Mejoras en la batería y el motor
En el centro de esta evolución tecnológica se encuentra la adopción de baterías de fosfato de hierro y litio (LFP). Esta química ofrece varias ventajas clave frente a otras soluciones más extendidas. Por un lado, destaca por su mayor durabilidad y por una menor dependencia de materias primas críticas, lo que encaja con una visión más sostenible a largo plazo. Por otro, introduce una ventaja práctica muy valorada por los usuarios: la posibilidad de cargar la batería de forma habitual al 100 por 100 sin preocuparse por su degradación.

Esta característica aporta una mayor comodidad y flexibilidad en el día a día, ya que permite espaciar las recargas y planificar viajes largos con menos interrupciones. En un contexto en el que la experiencia de uso es tan importante como las cifras técnicas, este detalle puede marcar la diferencia para muchos conductores.
Desde Ford, estas mejoras se enmarcan dentro de una filosofía de mejora continua aplicada a toda la gama.
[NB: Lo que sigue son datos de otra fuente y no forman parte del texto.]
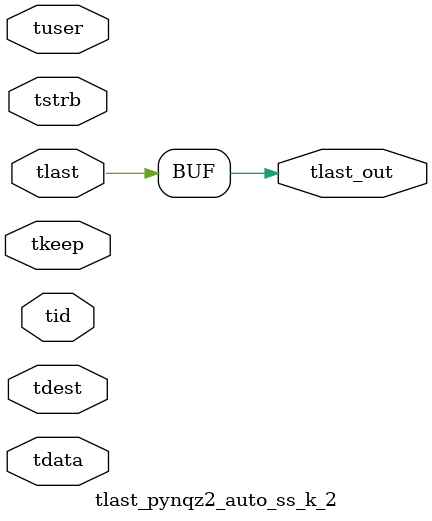
<source format=v>


`timescale 1ps/1ps

module tlast_pynqz2_auto_ss_k_2 #
(
parameter C_S_AXIS_TID_WIDTH   = 1,
parameter C_S_AXIS_TUSER_WIDTH = 0,
parameter C_S_AXIS_TDATA_WIDTH = 0,
parameter C_S_AXIS_TDEST_WIDTH = 0
)
(
input  [(C_S_AXIS_TID_WIDTH   == 0 ? 1 : C_S_AXIS_TID_WIDTH)-1:0       ] tid,
input  [(C_S_AXIS_TDATA_WIDTH == 0 ? 1 : C_S_AXIS_TDATA_WIDTH)-1:0     ] tdata,
input  [(C_S_AXIS_TUSER_WIDTH == 0 ? 1 : C_S_AXIS_TUSER_WIDTH)-1:0     ] tuser,
input  [(C_S_AXIS_TDEST_WIDTH == 0 ? 1 : C_S_AXIS_TDEST_WIDTH)-1:0     ] tdest,
input  [(C_S_AXIS_TDATA_WIDTH/8)-1:0 ] tkeep,
input  [(C_S_AXIS_TDATA_WIDTH/8)-1:0 ] tstrb,
input  [0:0]                                                             tlast,
output                                                                   tlast_out
);

assign tlast_out = {tlast};

endmodule


</source>
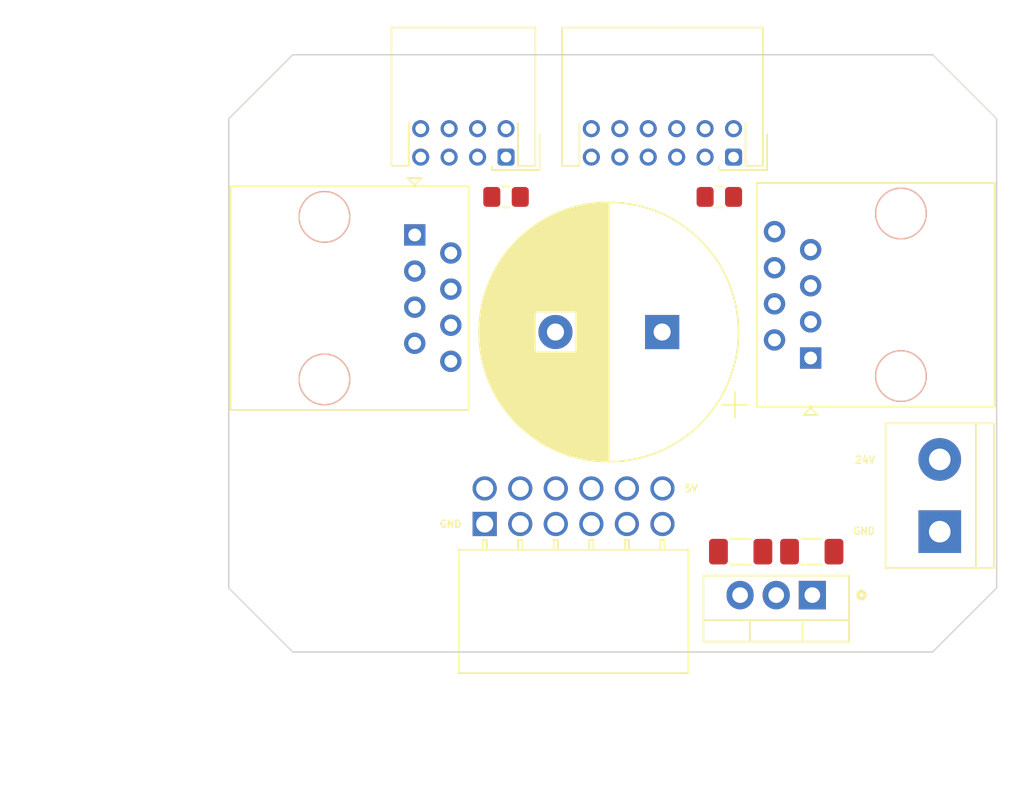
<source format=kicad_pcb>
(kicad_pcb (version 20211014) (generator pcbnew)

  (general
    (thickness 1.6)
  )

  (paper "A4")
  (layers
    (0 "F.Cu" signal)
    (31 "B.Cu" signal)
    (32 "B.Adhes" user "B.Adhesive")
    (33 "F.Adhes" user "F.Adhesive")
    (34 "B.Paste" user)
    (35 "F.Paste" user)
    (36 "B.SilkS" user "B.Silkscreen")
    (37 "F.SilkS" user "F.Silkscreen")
    (38 "B.Mask" user)
    (39 "F.Mask" user)
    (40 "Dwgs.User" user "User.Drawings")
    (41 "Cmts.User" user "User.Comments")
    (42 "Eco1.User" user "User.Eco1")
    (43 "Eco2.User" user "User.Eco2")
    (44 "Edge.Cuts" user)
    (45 "Margin" user)
    (46 "B.CrtYd" user "B.Courtyard")
    (47 "F.CrtYd" user "F.Courtyard")
    (48 "B.Fab" user)
    (49 "F.Fab" user)
    (50 "User.1" user)
    (51 "User.2" user)
    (52 "User.3" user)
    (53 "User.4" user)
    (54 "User.5" user)
    (55 "User.6" user)
    (56 "User.7" user)
    (57 "User.8" user)
    (58 "User.9" user)
  )

  (setup
    (pad_to_mask_clearance 0)
    (pcbplotparams
      (layerselection 0x00010fc_ffffffff)
      (disableapertmacros false)
      (usegerberextensions false)
      (usegerberattributes true)
      (usegerberadvancedattributes true)
      (creategerberjobfile true)
      (svguseinch false)
      (svgprecision 6)
      (excludeedgelayer true)
      (plotframeref false)
      (viasonmask false)
      (mode 1)
      (useauxorigin false)
      (hpglpennumber 1)
      (hpglpenspeed 20)
      (hpglpendiameter 15.000000)
      (dxfpolygonmode true)
      (dxfimperialunits true)
      (dxfusepcbnewfont true)
      (psnegative false)
      (psa4output false)
      (plotreference true)
      (plotvalue true)
      (plotinvisibletext false)
      (sketchpadsonfab false)
      (subtractmaskfromsilk false)
      (outputformat 1)
      (mirror false)
      (drillshape 1)
      (scaleselection 1)
      (outputdirectory "")
    )
  )

  (net 0 "")
  (net 1 "+24V")
  (net 2 "GND")
  (net 3 "+5V")
  (net 4 "/INPUT_1")
  (net 5 "/INPUT_2")
  (net 6 "/INPUT_3")
  (net 7 "/INPUT_4")
  (net 8 "/INPUT_5")
  (net 9 "/INPUT_6")
  (net 10 "/ANALOG_IN")
  (net 11 "/OUTPUT_1")
  (net 12 "/OUTPUT_2")
  (net 13 "/OUTPUT_3")
  (net 14 "/RX-")
  (net 15 "/RX+")
  (net 16 "/TX-")
  (net 17 "/TX+")
  (net 18 "Net-(J5-Pad3)")
  (net 19 "Net-(J5-Pad4)")
  (net 20 "Net-(J5-Pad5)")
  (net 21 "Net-(J5-Pad6)")

  (footprint "Connector_RJ:RJ45_OST_PJ012-8P8CX_Vertical" (layer "F.Cu") (at 107.08 112.6725 -90))

  (footprint "Connector_JST:JST_PHD_S8B-PHDSS_2x04_P2.00mm_Horizontal" (layer "F.Cu") (at 113.5 107.2 180))

  (footprint "Resistor_SMD:R_0805_2012Metric_Pad1.20x1.40mm_HandSolder" (layer "F.Cu") (at 113.5 110 180))

  (footprint "Capacitor_SMD:C_1206_3216Metric_Pad1.33x1.80mm_HandSolder" (layer "F.Cu") (at 130 134.945))

  (footprint "TerminalBlock:TerminalBlock_bornier-2_P5.08mm" (layer "F.Cu") (at 144 133.54 90))

  (footprint "Connector_RJ:RJ45_OST_PJ012-8P8CX_Vertical" (layer "F.Cu") (at 134.92 121.3275 90))

  (footprint "Capacitor_THT:CP_Radial_D18.0mm_P7.50mm" (layer "F.Cu") (at 124.47778 119.5 180))

  (footprint "Connector_JST:JST_PHD_S12B-PHDSS_2x06_P2.00mm_Horizontal" (layer "F.Cu") (at 129.5 107.2 180))

  (footprint "Connector_Molex:Molex_Nano-Fit_105314-xx12_2x06_P2.50mm_Horizontal" (layer "F.Cu") (at 124.5 130.5 -90))

  (footprint "MountingHole:MountingHole_3.2mm_M3" (layer "F.Cu") (at 136.5 105.5))

  (footprint "Capacitor_SMD:C_1206_3216Metric_Pad1.33x1.80mm_HandSolder" (layer "F.Cu") (at 135 134.945))

  (footprint "Package_TO_SOT_THT:TO-220-3_Vertical" (layer "F.Cu") (at 135.04 138 180))

  (footprint "MountingHole:MountingHole_3.2mm_M3" (layer "F.Cu") (at 105.5 136.5))

  (footprint "Resistor_SMD:R_0805_2012Metric_Pad1.20x1.40mm_HandSolder" (layer "F.Cu") (at 128.5 110 180))

  (gr_circle (center 138.5 138) (end 138.75 138) (layer "F.SilkS") (width 0.25) (fill none) (tstamp 111ab69b-6d47-4e74-a492-9a845264299c))
  (gr_line (start 143.5 142) (end 148 137.5) (layer "Edge.Cuts") (width 0.1) (tstamp 4d0e9238-0018-4804-92f7-d89f72efd27f))
  (gr_line (start 98.5 142) (end 94 137.5) (layer "Edge.Cuts") (width 0.1) (tstamp 5299fce2-9658-4297-95bf-4c62e1b6537f))
  (gr_line (start 143.5 142) (end 98.5 142) (layer "Edge.Cuts") (width 0.1) (tstamp 6560ff86-69d8-4bb9-899b-dfcd483dbf90))
  (gr_line (start 148 104.5) (end 143.5 100) (layer "Edge.Cuts") (width 0.1) (tstamp 84a31686-5bf1-442f-a1e0-ccef8696e152))
  (gr_line (start 94 104.5) (end 94 137.5) (layer "Edge.Cuts") (width 0.1) (tstamp d1b62808-db69-4307-952f-ba2159014f38))
  (gr_line (start 98.5 100) (end 143.5 100) (layer "Edge.Cuts") (width 0.1) (tstamp df6662bc-67e6-4598-9ab4-ee6c45c3b448))
  (gr_line (start 98.5 100) (end 94 104.5) (layer "Edge.Cuts") (width 0.1) (tstamp e72f4575-0dea-45fc-bbea-fd7e27a4d4ae))
  (gr_line (start 148 137.5) (end 148 104.5) (layer "Edge.Cuts") (width 0.1) (tstamp ebf5b1d8-f6be-4ebd-8d37-017f06517d7d))
  (gr_text "GND" (at 110.424264 133) (layer "F.SilkS") (tstamp 1054af6c-f093-4aa2-8d86-737174db2b00)
    (effects (font (size 0.5 0.5) (thickness 0.1)) (justify right))
  )
  (gr_text "5V" (at 126 130.5) (layer "F.SilkS") (tstamp b0e1692a-a46b-4160-bcd8-1d23ed12d370)
    (effects (font (size 0.5 0.5) (thickness 0.1)) (justify left))
  )
  (gr_text "GND" (at 139.5 133.5) (layer "F.SilkS") (tstamp ceb102cc-3ba5-4606-8546-7fdf8aacec5f)
    (effects (font (size 0.5 0.5) (thickness 0.1)) (justify right))
  )
  (gr_text "24V" (at 139.5 128.5) (layer "F.SilkS") (tstamp edabdf7f-9761-43c8-9a37-d4981105ea04)
    (effects (font (size 0.5 0.5) (thickness 0.1)) (justify right))
  )
  (dimension (type aligned) (layer "F.Fab") (tstamp 5012e415-17a0-4827-b394-a36f3f5cab04)
    (pts (xy 94 137.5) (xy 148 137.5))
    (height 15)
    (gr_text "54.0000 mm" (at 121 151.35) (layer "F.Fab") (tstamp 5012e415-17a0-4827-b394-a36f3f5cab04)
      (effects (font (size 1 1) (thickness 0.15)))
    )
    (format (units 3) (units_format 1) (precision 4))
    (style (thickness 0.1) (arrow_length 1.27) (text_position_mode 0) (extension_height 0.58642) (extension_offset 0.5) keep_text_aligned)
  )
  (dimension (type aligned) (layer "F.Fab") (tstamp ea89d189-d33d-42f9-96c9-85c6006f4cd8)
    (pts (xy 98.5 100) (xy 98.5 142))
    (height 14.5)
    (gr_text "42.0000 mm" (at 82.85 121 90) (layer "F.Fab") (tstamp ea89d189-d33d-42f9-96c9-85c6006f4cd8)
      (effects (font (size 1 1) (thickness 0.15)))
    )
    (format (units 3) (units_format 1) (precision 4))
    (style (thickness 0.1) (arrow_length 1.27) (text_position_mode 0) (extension_height 0.58642) (extension_offset 0.5) keep_text_aligned)
  )

)

</source>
Actualizar el Explorer y el Capri con la nueva tecnología de baterías LFP nos permite aumentar la autonomía y la durabilidad manteniendo la asequibilidad», explica Jon Williams, director general de Ford Blue y Model e en Europa. Su objetivo es claro: utilizar la innovación para ofrecer productos más capaces sin renunciar a la accesibilidad.
Eléctricos, aventurero o deportivo
Más allá de la tecnología, Ford insiste en preservar los rasgos que definen su identidad. Tanto el Explorer como el Capri mantienen un ADN de diseño reconocible, una dinámica de conducción diferenciada y un espíritu aventurero que conecta con la herencia de la marca. La electrificación, en este caso, no diluye el carácter, sino que lo reinterpreta.
Con estas actualizaciones, la marca norteamericana refuerza su apuesta por una movilidad eléctrica más realista, más usable y más cercana al gran público. Explorer y Capri no solo ganan autonomía y prestaciones, sino que se consolidan como piezas clave en la estrategia de una marca que busca liderar la transición eléctrica sin perder su esencia.